From the current literature, the team led by Professor Qin Chuan of the Institute of Laboratory Animal Sciences under the Chinese Academy of Medical Sciences and Peking Union Medical College has administered an inactive vaccine candidate for Covid-19 into rhesus macaques, and this has been shown to be safe. This is the first publicly reported result of a Covid-19 vaccine being clinically tested on animals. However, there is currently no clinical test data, and it will take time to verify the effectiveness and safety of various vaccines. (NB: Most recently, US company Moderna helming one of the eight clinical trials under way, has reported promising first results. Eight people who received two doses of the experimental vaccine starting in March were found to have matching or higher levels of neutralising antibodies than in recovered Covid-19 patients.)
Politicisation of science
The importance of a vaccine is obvious — there is currently no effective treatment for the coronavirus, stay-at-home and lockdown measures are creating a huge economic impact. Vaccine research and development has become a scientific battlefield, and even the main arena for competition among countries. Governments are putting in funds and manpower, and encouraging scientific research organisations and R&D companies to join in.
At the same time, the coronavirus has brought about changes in international affairs. Some Western countries, led by the US, are in a war of words with China, and the development of a vaccine would be to some extent an important asset for China in future international competition.
However, with everyone busy fighting the coronavirus, the US government has been engaging in some political manoeuvring. It has been revealed that the US has tried to get a German vaccine company to move its research to the US, while the FBI and the Department of Homeland Security issued a public service announcement saying that “PRC-affiliated cyber actors and non-traditional collectors” have been observed “attempting to identify and illicitly obtain valuable intellectual property (IP) and public health data related to vaccines, treatments, and testing from networks and personnel affiliated with Covid-19-related research".

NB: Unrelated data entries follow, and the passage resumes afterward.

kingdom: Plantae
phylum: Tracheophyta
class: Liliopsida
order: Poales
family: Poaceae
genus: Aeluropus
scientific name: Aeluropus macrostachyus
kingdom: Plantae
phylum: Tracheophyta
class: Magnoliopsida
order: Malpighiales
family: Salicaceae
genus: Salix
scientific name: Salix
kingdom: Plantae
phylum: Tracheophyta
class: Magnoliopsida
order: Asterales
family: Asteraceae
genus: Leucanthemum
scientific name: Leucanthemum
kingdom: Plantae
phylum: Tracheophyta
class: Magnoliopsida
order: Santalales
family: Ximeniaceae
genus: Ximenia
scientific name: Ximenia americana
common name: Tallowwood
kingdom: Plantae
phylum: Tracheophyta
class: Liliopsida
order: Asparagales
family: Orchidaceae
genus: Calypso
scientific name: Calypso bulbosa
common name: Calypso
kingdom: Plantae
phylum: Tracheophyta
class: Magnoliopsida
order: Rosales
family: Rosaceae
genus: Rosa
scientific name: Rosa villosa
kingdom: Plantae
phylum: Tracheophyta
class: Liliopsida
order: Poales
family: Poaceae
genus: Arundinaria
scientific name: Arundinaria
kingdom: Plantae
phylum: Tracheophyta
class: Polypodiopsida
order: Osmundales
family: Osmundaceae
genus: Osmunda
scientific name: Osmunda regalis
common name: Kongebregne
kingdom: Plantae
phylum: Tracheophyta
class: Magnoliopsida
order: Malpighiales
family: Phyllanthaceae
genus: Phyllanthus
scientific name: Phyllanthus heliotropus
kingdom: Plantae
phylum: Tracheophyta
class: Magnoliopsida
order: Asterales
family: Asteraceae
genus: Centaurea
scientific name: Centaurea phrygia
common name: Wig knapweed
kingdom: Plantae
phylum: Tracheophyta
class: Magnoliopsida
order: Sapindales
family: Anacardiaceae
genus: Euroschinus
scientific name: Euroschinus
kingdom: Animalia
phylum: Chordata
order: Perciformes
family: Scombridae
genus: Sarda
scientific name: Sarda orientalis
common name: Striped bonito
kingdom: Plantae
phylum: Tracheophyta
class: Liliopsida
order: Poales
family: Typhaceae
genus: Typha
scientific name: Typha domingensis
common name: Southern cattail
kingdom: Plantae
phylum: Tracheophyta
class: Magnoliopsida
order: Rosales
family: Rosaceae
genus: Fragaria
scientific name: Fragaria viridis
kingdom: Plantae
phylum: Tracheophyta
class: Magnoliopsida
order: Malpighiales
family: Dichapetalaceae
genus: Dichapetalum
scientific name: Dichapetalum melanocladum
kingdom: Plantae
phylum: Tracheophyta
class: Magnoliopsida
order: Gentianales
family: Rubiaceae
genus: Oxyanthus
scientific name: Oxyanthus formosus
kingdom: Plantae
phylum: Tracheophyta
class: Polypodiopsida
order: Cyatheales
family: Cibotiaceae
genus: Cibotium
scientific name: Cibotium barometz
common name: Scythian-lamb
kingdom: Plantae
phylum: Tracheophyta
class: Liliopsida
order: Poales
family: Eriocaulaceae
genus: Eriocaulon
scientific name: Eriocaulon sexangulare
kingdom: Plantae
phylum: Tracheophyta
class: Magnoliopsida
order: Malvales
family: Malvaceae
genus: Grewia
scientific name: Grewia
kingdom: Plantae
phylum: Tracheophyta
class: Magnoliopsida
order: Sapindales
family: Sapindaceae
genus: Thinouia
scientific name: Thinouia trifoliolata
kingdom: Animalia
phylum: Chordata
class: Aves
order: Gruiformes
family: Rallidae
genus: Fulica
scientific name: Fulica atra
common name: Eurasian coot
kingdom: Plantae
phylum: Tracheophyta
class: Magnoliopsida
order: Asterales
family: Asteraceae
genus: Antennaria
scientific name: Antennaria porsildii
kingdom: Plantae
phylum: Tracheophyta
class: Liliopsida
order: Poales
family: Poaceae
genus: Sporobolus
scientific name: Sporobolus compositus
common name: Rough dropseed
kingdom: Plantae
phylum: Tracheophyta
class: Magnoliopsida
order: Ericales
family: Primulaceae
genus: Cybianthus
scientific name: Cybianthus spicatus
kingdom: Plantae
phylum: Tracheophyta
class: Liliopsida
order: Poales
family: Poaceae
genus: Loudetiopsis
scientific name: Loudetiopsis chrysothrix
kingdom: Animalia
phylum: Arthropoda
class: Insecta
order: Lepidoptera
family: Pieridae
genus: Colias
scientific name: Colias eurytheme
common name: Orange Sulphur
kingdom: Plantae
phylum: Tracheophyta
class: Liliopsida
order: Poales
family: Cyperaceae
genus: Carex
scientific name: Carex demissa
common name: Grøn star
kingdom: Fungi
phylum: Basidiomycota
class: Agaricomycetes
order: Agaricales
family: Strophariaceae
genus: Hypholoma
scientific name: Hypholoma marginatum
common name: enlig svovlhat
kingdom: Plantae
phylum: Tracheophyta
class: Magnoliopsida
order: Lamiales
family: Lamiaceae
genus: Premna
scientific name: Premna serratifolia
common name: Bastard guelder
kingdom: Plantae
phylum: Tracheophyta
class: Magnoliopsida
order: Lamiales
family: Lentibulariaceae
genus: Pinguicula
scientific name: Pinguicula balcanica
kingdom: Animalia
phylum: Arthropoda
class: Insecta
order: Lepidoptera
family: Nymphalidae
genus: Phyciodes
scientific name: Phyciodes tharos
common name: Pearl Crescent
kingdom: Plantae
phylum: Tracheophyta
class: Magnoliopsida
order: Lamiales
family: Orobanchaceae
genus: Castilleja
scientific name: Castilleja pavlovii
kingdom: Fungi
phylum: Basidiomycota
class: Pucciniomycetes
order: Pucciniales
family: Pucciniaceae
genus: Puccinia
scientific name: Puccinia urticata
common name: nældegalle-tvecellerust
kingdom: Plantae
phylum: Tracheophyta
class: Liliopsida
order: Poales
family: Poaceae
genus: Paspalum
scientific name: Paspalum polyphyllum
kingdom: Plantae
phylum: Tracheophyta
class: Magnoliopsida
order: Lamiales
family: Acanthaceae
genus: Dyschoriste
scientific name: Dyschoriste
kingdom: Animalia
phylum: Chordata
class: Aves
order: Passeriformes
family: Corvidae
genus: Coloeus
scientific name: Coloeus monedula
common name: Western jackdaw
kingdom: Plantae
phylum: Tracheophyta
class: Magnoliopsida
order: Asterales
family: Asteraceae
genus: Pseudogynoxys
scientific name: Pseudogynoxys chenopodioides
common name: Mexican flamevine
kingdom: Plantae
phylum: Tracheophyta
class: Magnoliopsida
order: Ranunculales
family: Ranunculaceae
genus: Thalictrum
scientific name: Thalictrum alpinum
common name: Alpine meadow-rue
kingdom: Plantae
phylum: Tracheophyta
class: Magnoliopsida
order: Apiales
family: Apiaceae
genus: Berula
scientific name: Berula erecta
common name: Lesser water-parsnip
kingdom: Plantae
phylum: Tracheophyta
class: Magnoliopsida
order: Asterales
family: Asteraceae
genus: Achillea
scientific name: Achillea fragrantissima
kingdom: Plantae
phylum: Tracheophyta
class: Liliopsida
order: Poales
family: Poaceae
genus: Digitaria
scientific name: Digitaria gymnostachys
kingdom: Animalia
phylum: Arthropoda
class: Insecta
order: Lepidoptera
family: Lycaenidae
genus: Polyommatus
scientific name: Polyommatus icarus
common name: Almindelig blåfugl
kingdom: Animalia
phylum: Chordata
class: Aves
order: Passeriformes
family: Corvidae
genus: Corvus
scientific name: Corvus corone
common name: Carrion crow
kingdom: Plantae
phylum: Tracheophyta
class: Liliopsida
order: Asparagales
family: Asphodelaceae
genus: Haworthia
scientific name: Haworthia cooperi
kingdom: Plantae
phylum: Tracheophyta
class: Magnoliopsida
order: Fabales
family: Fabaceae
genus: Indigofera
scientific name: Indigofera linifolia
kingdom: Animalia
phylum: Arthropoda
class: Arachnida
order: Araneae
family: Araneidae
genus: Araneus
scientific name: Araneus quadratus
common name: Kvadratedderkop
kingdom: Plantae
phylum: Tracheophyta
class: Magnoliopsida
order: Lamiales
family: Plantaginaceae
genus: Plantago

The world is hoping for a vaccine for the coronavirus, which calls for countries to work together. If this can be quickly accomplished through sharing of information and international cooperation, that would be a most impressionable miracle for the history books.
"COVID-19 vaccine development and deployment in China, when available, will be made a global public good. This will be China’s contribution to ensuring vaccine accessibility and affordability in developing countries." - Chinese President Xi Jinping
Even while the vaccine is being developed, the question of how any future vaccine will be distributed is already creating tensions among countries.
Following an announcement by French pharmaceutical company Sanofi that it would give the US priority to a coronavirus vaccine, French Prime Minister Édouard Philippe gave a public apology on 14 May, saying that such a vaccine would be given to all countries as a public good.
US Secretary of State Mike Pompeo has also said that he hopes that any successful vaccine will be quickly and effectively distributed throughout the world. Reuters quoted Pompeo telling Israel’s news agency Kan 11 on 13 May, “I hope that we will all collectively find a way to produce this at high volume to get it all across the world and make sure that every citizen that needs access to a vaccine can get it as quickly as possible.”
At the opening of the World Health Assembly on 18 May, Chinese President Xi Jinping said, "COVID-19 vaccine development and deployment in China, when available, will be made a global public good. This will be China’s contribution to ensuring vaccine accessibility and affordability in developing countries."